Feeling lethargic and listless? Can’t concentrate?

If you’re a coffee drinker, you may be suffering from withdrawal symptoms.

The beverage, which has been classified as a mild stimulant by the NHS, finds its home in office kitchens, houses and in cafés in all corners of the world.

The substance is not without its dangers, and over-consumption has been known to cause anything from a mild headache, to hospital admittance and dialysis.

Well, a little known fact, and one that evaded mainstream attention is that the American Psychiatric Association’s Diagnostic and Statistical Manual of Mental Disorders (DSM-5) has, as of 2013, listed caffeine withdrawal as a mental health disorder.

Let that sink in for a moment.

According to the British Coffee Association, 80 per cent of UK households buy instant coffee for in-home consumption, and 55 million cups are consumed every day in Britain alone.

This means – at least if you take what the DSM-5 says as fact – that suffering from fatigue, headache and difficulty focusing, could all be symptoms of a mental disorder.

The positive effects of coffee seem to be touted as often, and with as much verve, as the critics, and a recent study by Stanford Immunologists found that the consumption of caffeine can prevent chronic inflation as you age.

So what's the verdict?
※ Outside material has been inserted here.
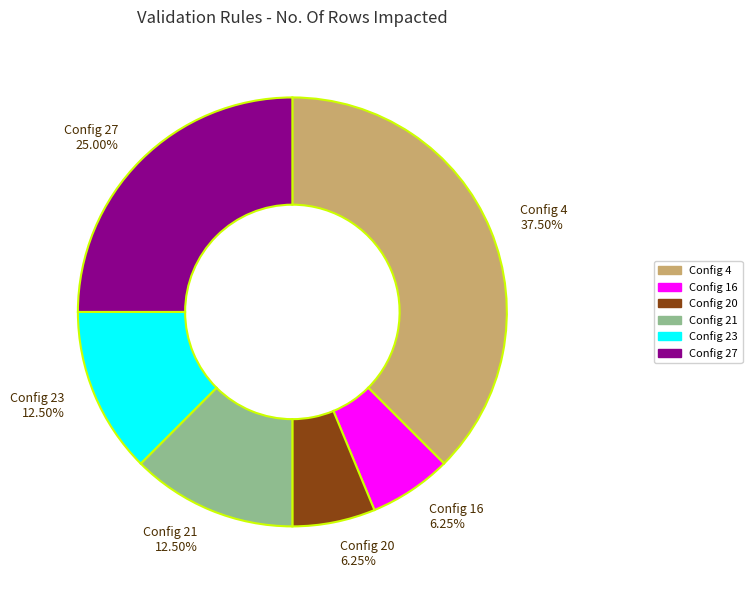

What is the total percentage of Config 21 and Config 23?

25.0%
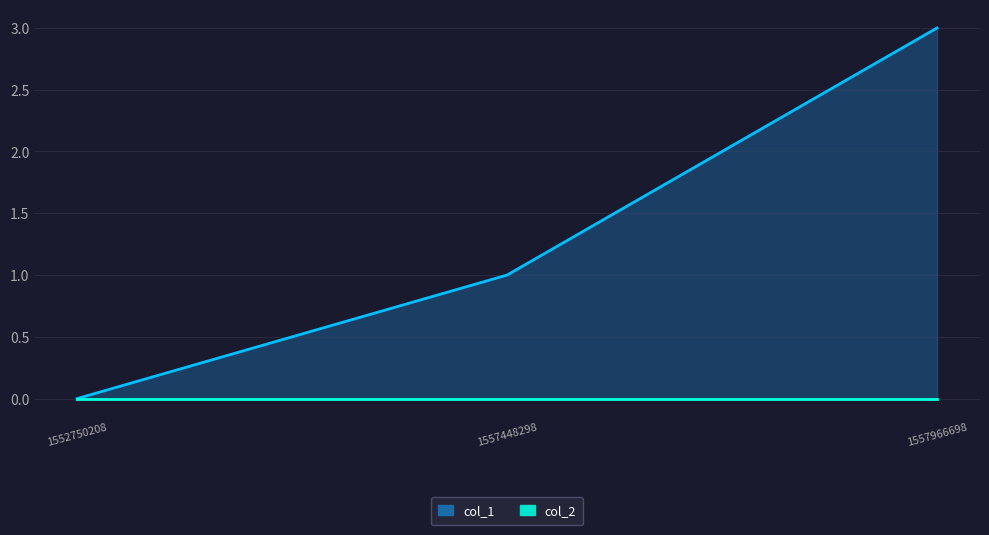

Reading left to right, what are all the values shown in this chart?

col_1_line: 0	1	3
col_2_line: 0	0	0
Is caffeine withdrawal a mental disorder?

Psychologist Peter Rogers, from the University of Bristol, specialises in the effects of caffeine, and he isn't sure.

He admits that caffeine withdrawal is an "unpleasant" feeling, and some people may even describe suffering flu-like symptoms, and the "cardinal" headache that so often descends when one stops drinking coffee.

Halting the consumption of caffeine can also impact concentration, which may temporarily impair one's functioning, however these symptoms will usually disappear after a few days of abstinence.

Dr Rogers told indy100:

Labels can be helpful and unhelpful – I’m not sure it’s particularly helpful to put it as a mental health disorder.

It’s helpful to draw attention to the possibility – that this is how people feel when they suffer from caffeine withdrawal – this can help diagnosis...labelling it as a mental disorder may exaggerate its seriousness.

 It’s about getting a sense of proportion.